Our final code looks pretty well identical to our dream that discussed in the Goal section! The first piece of user code is the base class. That code could look like this:

1
2
3
4
5
struct Animal : Factory<Animal, int> {
  Animal(Key) {}
  virtual void makeNoise() = 0;
  virtual ~Animal() = default;
};

Every line of code here is actually expressing something relevant to their design, with the exception of line 2, which is a small price to pay to make sure that users of this base class don’t accidentally inherit directly, and then try to understand why their class isn’t registered.

Now let’s look at the next piece of user code, a derived class:

1
2
3
4
5
6
7
8
9
class Dog : public Animal::Registrar<Dog> {
public:
  Dog(int x) : m_x(x) {}

  void makeNoise() override { cerr << "Dog: " << m_x << "\n"; }

private:
  int m_x;
};

Every single line of code here implements some kind of functionality for the derived class; boilerplate here is at an absolute minimum. Beyond automatic registration, we also protect at compile time against a number of errors:

  • It’s not possible to have Dog inherit from Animal directly
  • It’s not possible to have Dog inherit from Registrar<Cat>.
  • It’s not possible to provide a constructor with an incompatible signature.
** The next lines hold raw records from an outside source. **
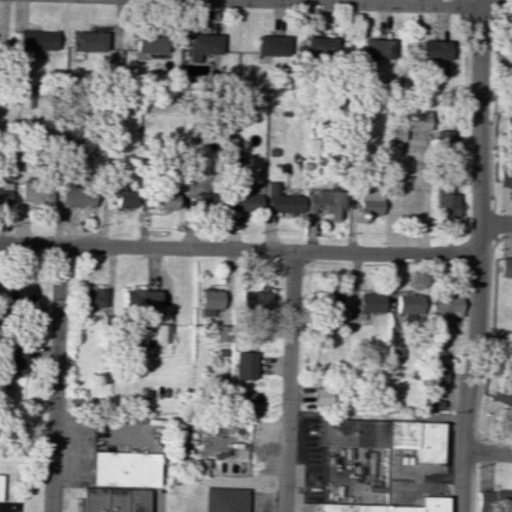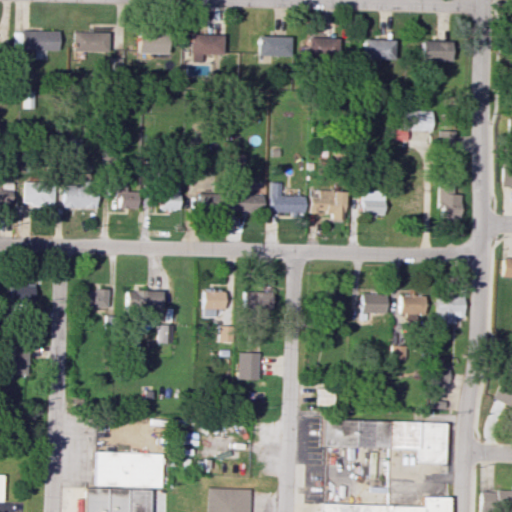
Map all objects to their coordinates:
road: (496, 1)
road: (393, 2)
building: (34, 41)
building: (86, 41)
building: (148, 42)
building: (200, 45)
building: (269, 45)
building: (317, 48)
building: (375, 48)
building: (432, 50)
building: (508, 127)
building: (443, 140)
building: (70, 151)
building: (233, 163)
building: (505, 176)
building: (4, 192)
building: (35, 192)
building: (166, 192)
building: (195, 193)
building: (122, 195)
building: (77, 196)
building: (445, 199)
building: (244, 201)
building: (282, 201)
building: (369, 202)
building: (325, 203)
road: (495, 221)
road: (238, 249)
road: (477, 256)
building: (505, 267)
building: (19, 291)
building: (140, 298)
building: (94, 299)
building: (254, 299)
building: (371, 302)
building: (211, 303)
building: (328, 305)
building: (409, 305)
building: (446, 308)
building: (162, 333)
building: (396, 351)
building: (12, 360)
building: (245, 365)
building: (437, 375)
road: (52, 378)
road: (287, 381)
building: (503, 394)
building: (321, 396)
building: (385, 436)
road: (487, 451)
building: (125, 468)
building: (113, 500)
building: (226, 500)
building: (493, 500)
building: (388, 506)
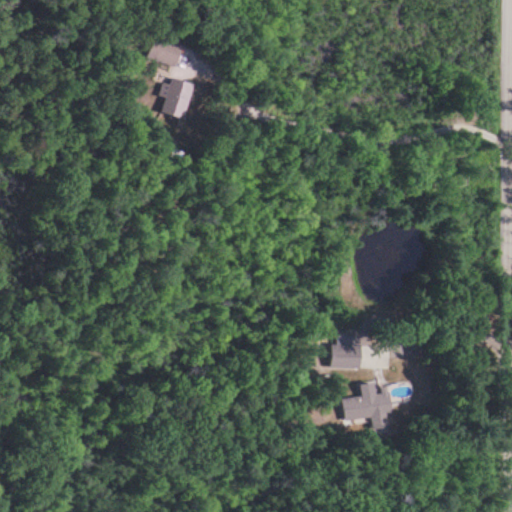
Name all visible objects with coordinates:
building: (167, 49)
building: (177, 96)
road: (356, 124)
road: (505, 256)
building: (347, 350)
road: (508, 362)
building: (372, 405)
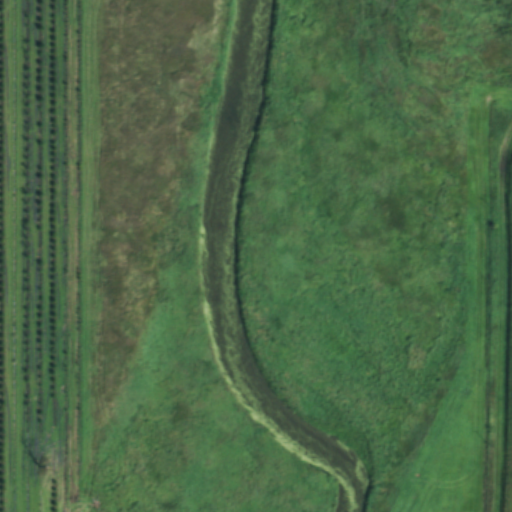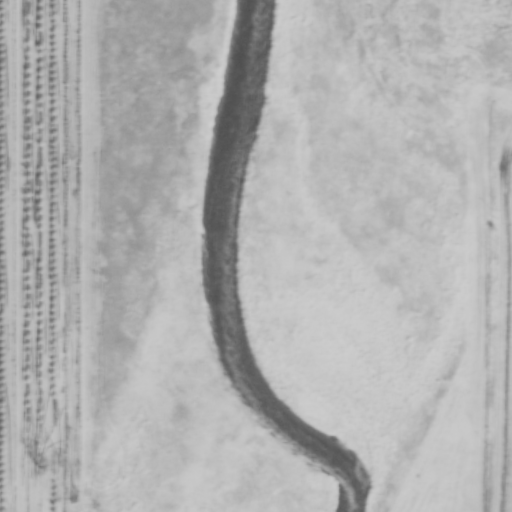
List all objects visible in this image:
river: (230, 284)
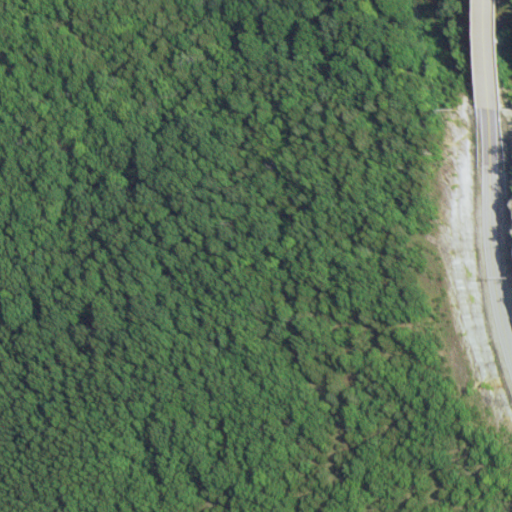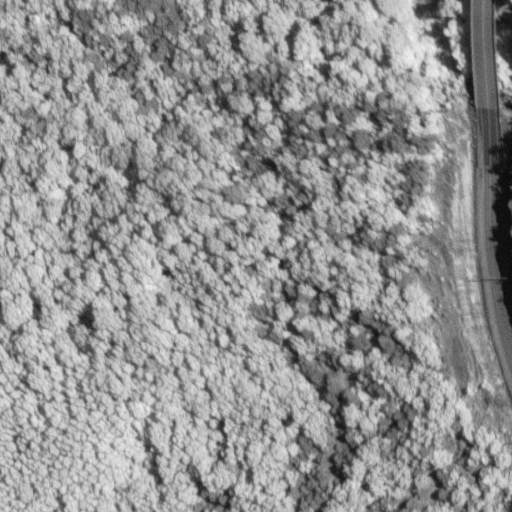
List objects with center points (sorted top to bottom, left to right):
road: (501, 55)
road: (469, 249)
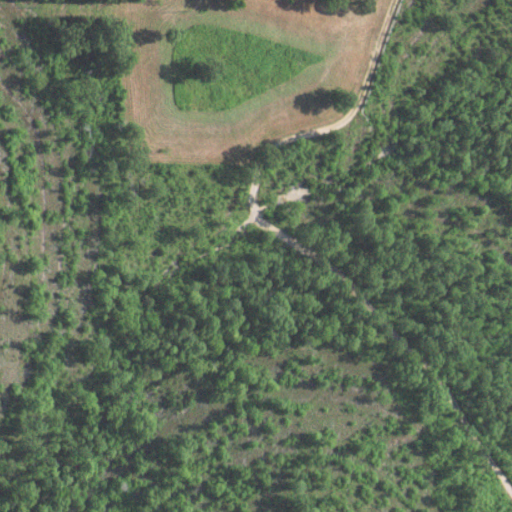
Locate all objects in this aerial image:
road: (297, 141)
road: (425, 364)
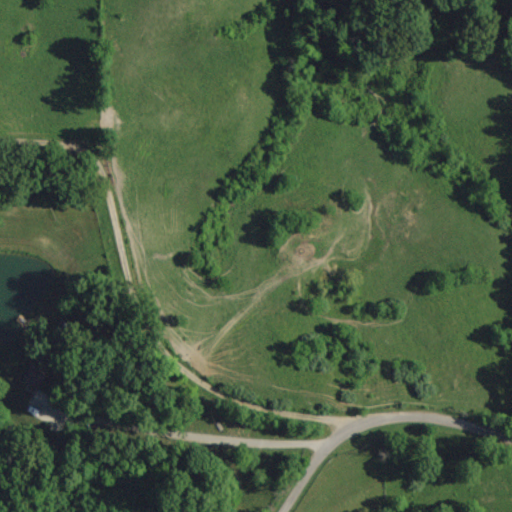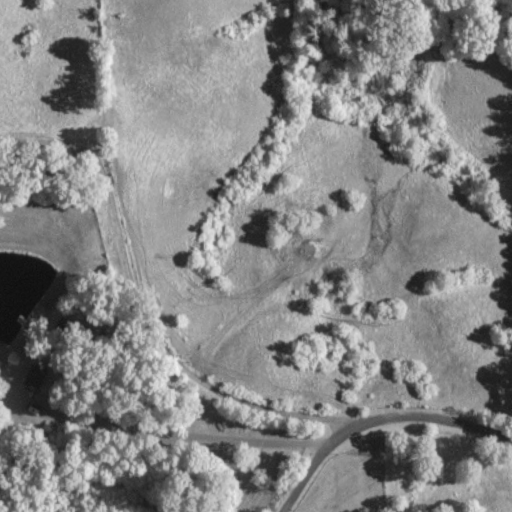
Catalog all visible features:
road: (141, 307)
building: (30, 379)
road: (378, 422)
road: (197, 433)
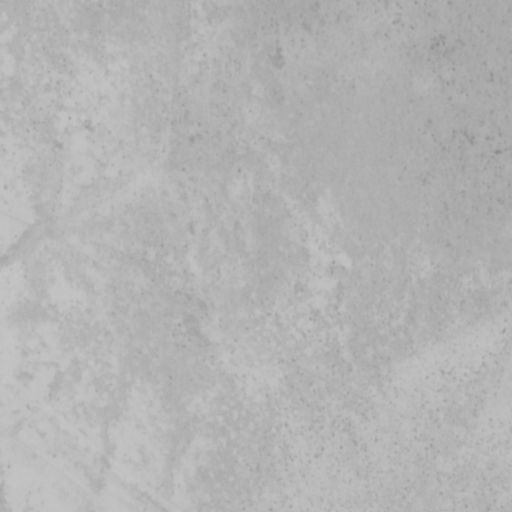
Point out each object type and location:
road: (256, 349)
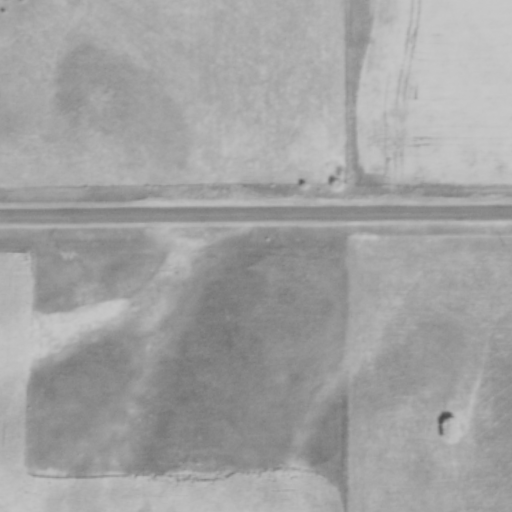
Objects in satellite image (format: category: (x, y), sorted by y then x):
road: (256, 215)
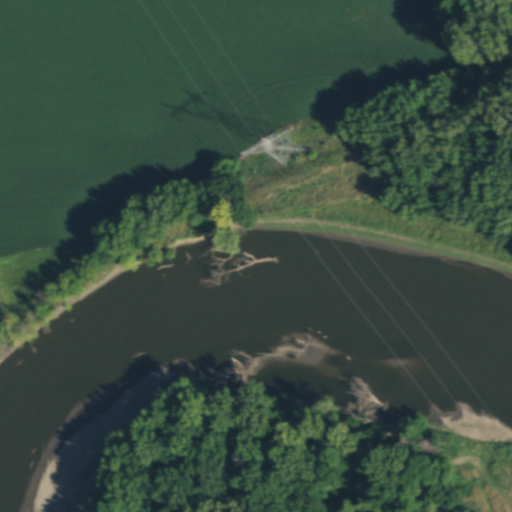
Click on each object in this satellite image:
power tower: (280, 135)
river: (227, 301)
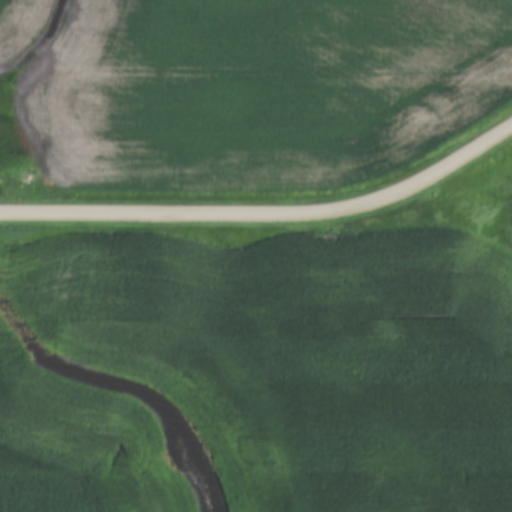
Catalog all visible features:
road: (266, 216)
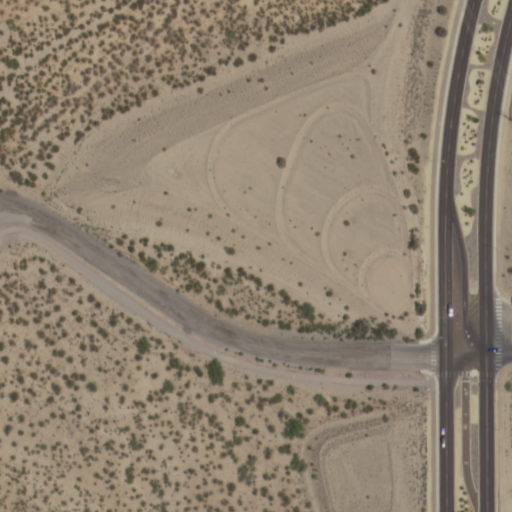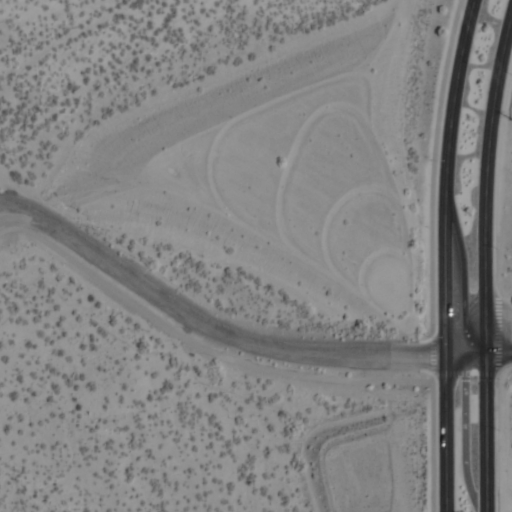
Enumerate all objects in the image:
power tower: (510, 120)
road: (449, 178)
road: (489, 189)
road: (221, 333)
road: (501, 358)
road: (469, 359)
road: (447, 435)
road: (488, 435)
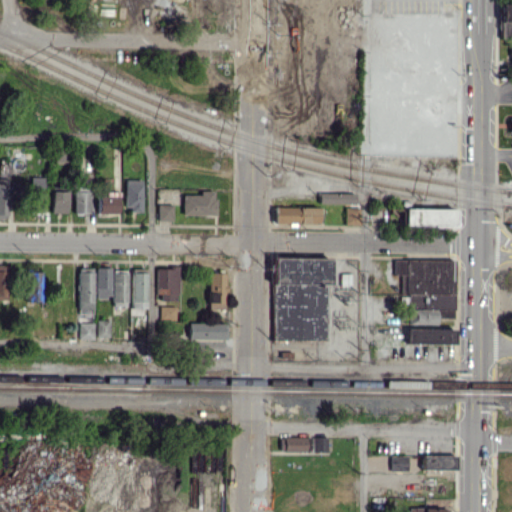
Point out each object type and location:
road: (475, 12)
building: (506, 13)
road: (9, 19)
road: (83, 39)
building: (325, 49)
building: (300, 60)
road: (475, 89)
road: (243, 121)
road: (259, 121)
road: (510, 124)
building: (510, 124)
building: (510, 125)
railway: (246, 135)
road: (58, 136)
railway: (246, 145)
railway: (255, 170)
road: (152, 178)
road: (364, 183)
road: (476, 184)
railway: (255, 188)
railway: (510, 189)
railway: (510, 189)
building: (37, 194)
building: (132, 195)
building: (336, 197)
building: (3, 198)
building: (80, 200)
building: (57, 201)
building: (107, 202)
building: (198, 203)
railway: (509, 203)
railway: (509, 203)
building: (164, 211)
building: (295, 214)
building: (351, 215)
building: (395, 215)
building: (428, 216)
road: (477, 230)
road: (492, 232)
road: (238, 241)
road: (477, 256)
road: (494, 259)
building: (3, 281)
building: (101, 282)
building: (166, 283)
building: (32, 286)
building: (118, 286)
building: (84, 288)
building: (137, 288)
building: (426, 290)
building: (215, 291)
road: (252, 291)
road: (150, 293)
building: (298, 297)
building: (166, 312)
building: (101, 328)
building: (84, 330)
building: (205, 331)
building: (428, 335)
road: (74, 344)
railway: (129, 344)
road: (494, 347)
road: (477, 349)
road: (367, 366)
railway: (255, 381)
road: (241, 383)
road: (259, 383)
railway: (72, 386)
railway: (255, 392)
road: (364, 429)
road: (494, 438)
road: (477, 439)
building: (303, 444)
building: (437, 461)
building: (397, 462)
road: (251, 469)
road: (362, 470)
road: (476, 479)
building: (427, 509)
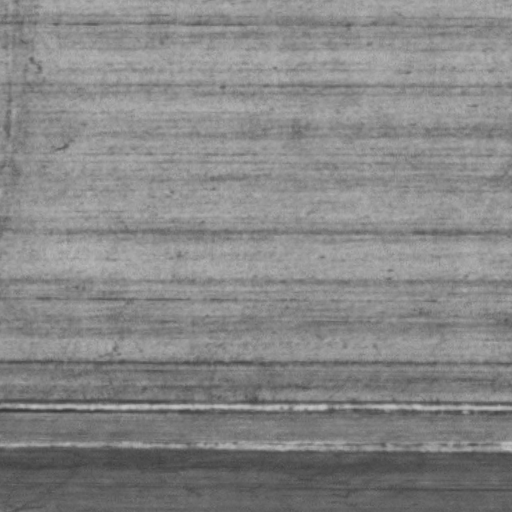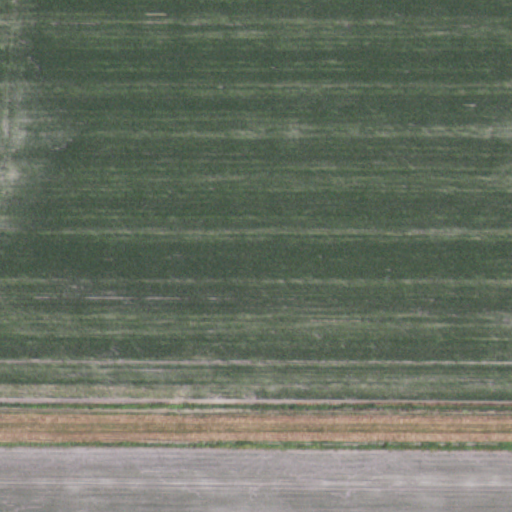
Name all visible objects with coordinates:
crop: (255, 199)
crop: (255, 479)
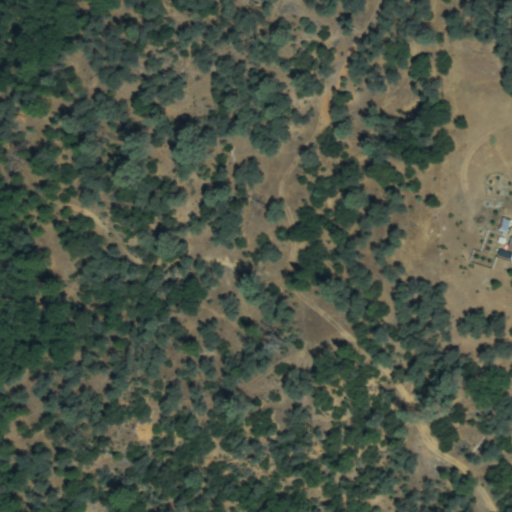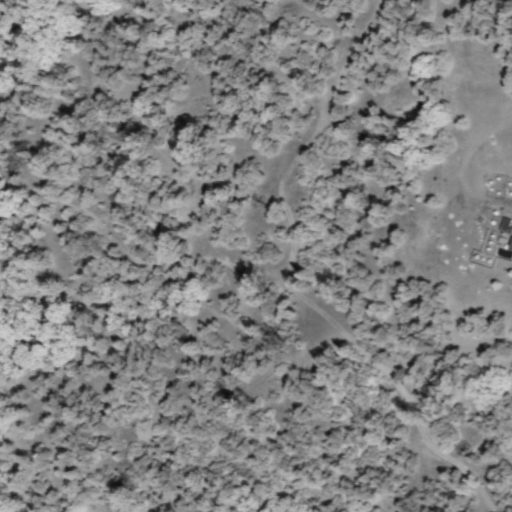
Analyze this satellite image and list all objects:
building: (506, 224)
building: (511, 242)
building: (510, 254)
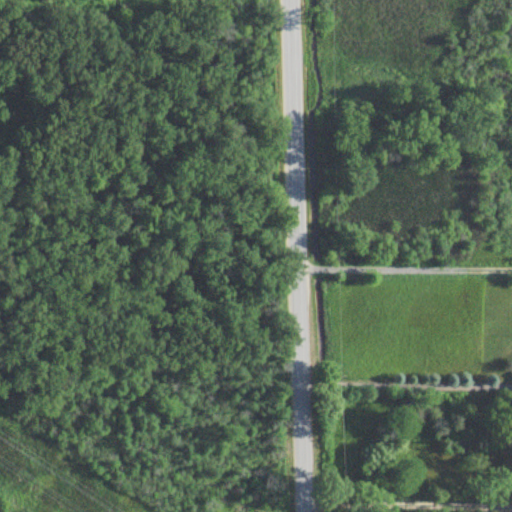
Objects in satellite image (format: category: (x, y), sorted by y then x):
road: (296, 255)
road: (404, 270)
road: (405, 385)
road: (407, 497)
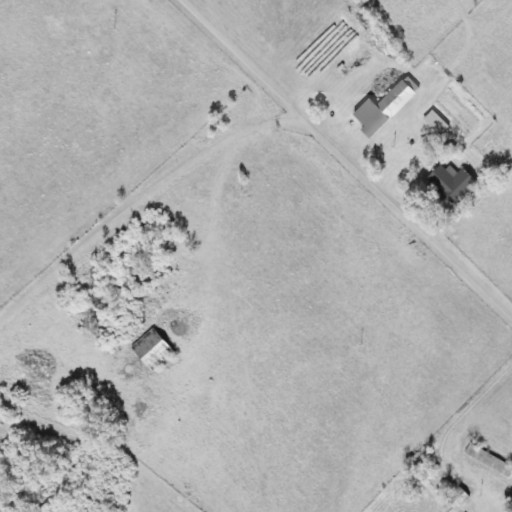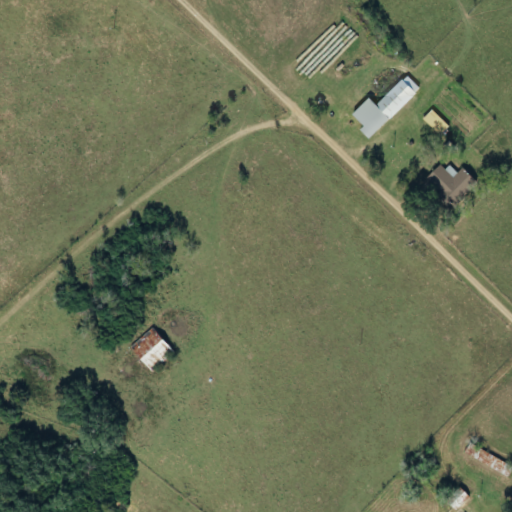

Finally, let’s take a look at a trivial bit of code that makes use of all this. Let’s assume that we have a Cat class as well defined by :s/Dog/Cat on our previous bit of code. Then we can write:

1
2
3
4
5
6
int main() {
  auto x = Animal::make("Dog", 3);
  auto y = Animal::make("Cat", 2);
  x->makeNoise();
  y->makeNoise();
}

Which prints out:

Dog: 3
Cat: 2

as you would expect. See a full copy of the working code here.

We’ve managed here to separate out much of the boilerplate that often goes with writing polymorphic code in C++, with a relatively small and simple amount of code. As we can see, the user code that defines the interface and various implementations can focus on the required logic, and get polymorphic construction for free.